STACJA IX : UPADEK W TRUDZIE I ZMĘCZENIU

„Prosić będę Pana Boga, abym nie wpadł w oziębłość, bym się nie stał letnim, bo to gorszy i niebezpieczniejszy stan, aniżeli zupełne opuszczenie. Trudniej bowiem z oziębłości się podźwignąć. Gdybym kiedy w roku takie ziębnięcie zauważył, zaraz wglądać będę i szukać przyczyny – i dźwigać się za łaską Pana Jezusa. Szatan stara się najpierw sprowadzić taką oziębłość w ćwiczenia duchowne: odprawianie Mszy świętej, Brewiarza, sprawowanie sakramentów świętych, medytacje, rachunek sumienia... a potem w zaniedbanie drobnych cnót i spraw, a nareszcie następuje porażenie na całej duszy, ospałość i gnuśność duchowna, zaślepienie, zaciemnienie, iż nie widzimy celu tej wyżyny, do której mieliśmy dążyć. Często przyczyną tej oziębłości jest brak roztropności świętej, iż się zanadto oddajemy sprawom zewnętrznym, czasem sprawie ulubionej.

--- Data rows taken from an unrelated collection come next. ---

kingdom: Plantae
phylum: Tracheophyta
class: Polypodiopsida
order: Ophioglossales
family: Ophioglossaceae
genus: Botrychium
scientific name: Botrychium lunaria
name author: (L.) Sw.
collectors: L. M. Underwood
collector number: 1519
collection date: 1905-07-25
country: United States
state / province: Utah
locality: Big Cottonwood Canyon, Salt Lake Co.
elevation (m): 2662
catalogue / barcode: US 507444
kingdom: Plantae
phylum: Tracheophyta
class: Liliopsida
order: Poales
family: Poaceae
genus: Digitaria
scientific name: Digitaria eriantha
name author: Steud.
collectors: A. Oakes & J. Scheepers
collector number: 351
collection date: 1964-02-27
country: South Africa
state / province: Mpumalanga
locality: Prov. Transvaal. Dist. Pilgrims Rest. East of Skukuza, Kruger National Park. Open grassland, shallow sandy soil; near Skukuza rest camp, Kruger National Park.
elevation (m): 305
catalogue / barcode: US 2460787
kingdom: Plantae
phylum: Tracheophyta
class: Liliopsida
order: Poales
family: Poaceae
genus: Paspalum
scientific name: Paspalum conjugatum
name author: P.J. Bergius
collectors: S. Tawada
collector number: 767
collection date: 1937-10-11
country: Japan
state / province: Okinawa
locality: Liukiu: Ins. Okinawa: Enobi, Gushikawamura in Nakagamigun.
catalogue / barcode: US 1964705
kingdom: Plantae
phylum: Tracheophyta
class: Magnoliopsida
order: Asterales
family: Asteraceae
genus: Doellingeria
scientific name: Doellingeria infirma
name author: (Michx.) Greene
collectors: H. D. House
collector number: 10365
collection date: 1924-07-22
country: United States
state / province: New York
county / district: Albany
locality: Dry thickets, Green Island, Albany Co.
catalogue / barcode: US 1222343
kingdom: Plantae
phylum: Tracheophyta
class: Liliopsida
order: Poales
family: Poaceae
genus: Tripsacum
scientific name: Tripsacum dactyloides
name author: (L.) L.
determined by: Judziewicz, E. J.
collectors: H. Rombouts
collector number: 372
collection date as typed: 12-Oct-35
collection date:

A ta władze i siły duszy naszej wyczerpuje, iż mało potem pozostaje czasu i sił do spraw własnej duszy i zbawienia. Daj mi Panie więcej roztropności”.

 

STACJA X : CIERPIENIE ZA BRAK CZYSTOŚCI

„W dokonaniu przykrej cnoty, przykrość przemija, a cnota zostaje; ale z haniebnej rozkoszy, rozkosz przemija, a wstyd tylko zostaje. Jeżeli nie chcesz dać się owładnąć tej podłej namiętności, pamiętaj, że cielesność, aby nas omamić, przybiera często głos natury, i że tym łatwiej nas podchodzi, że zdaje się żądać jedynie zaspokojenia słusznej i przyzwoitej potrzeby. Zaś taki jest układ natury. Bóg powinien rozkazywać rozumowi, rozum duszy, a dusza zmysłom”.

„Przybytkiem Bożym jestem – Członkiem Chrystusa Pana – ja i moi bliźni – szanować swoje ciało – szanować drugich, a przede wszystkim dusze pobożne. Jezus nogi umywał – Jezus się poniżał – i ja”.

„O jak wielka rzecz jest cierpieć zniewagi i męczarnie, jak Pan Jezus cierpiał. Dzięki Ci Panie za tę łaskę. Jestem na bicze gotów”.

 

STACJA XI : KRZYŻOWANIE

„Jezu ukrzyżowany, Tyś moim Wodzem; niech Cię wiecznie widzę”.

„O Jezu, niech pamięć, rozum, wola – tylko Tobą będą zajęte. Puść mnie Jezu na krzyż z Tobą. Niech pokocham go”.

„Niech już raz świat będzie mi ukrzyżowany, a ja światu”.

„Niech pokocham Twój krzyż święty i za niego niech Cię błogosławię”.

 

STACJA XII: ŚMIERTELNE BOLEŚCI NA KRZYŻU

„Jezu na krzyżu, Tyś Nauczycielem moim, Wodzem moim, Siłą moją – Gwiazdą wśród bałwanów życia mego – Tyś wszystkim; przeto dzięki Ci i chwała na wieki”.

„Pragnę – słuchaj co Bóg z krzyża do Ciebie mówi”!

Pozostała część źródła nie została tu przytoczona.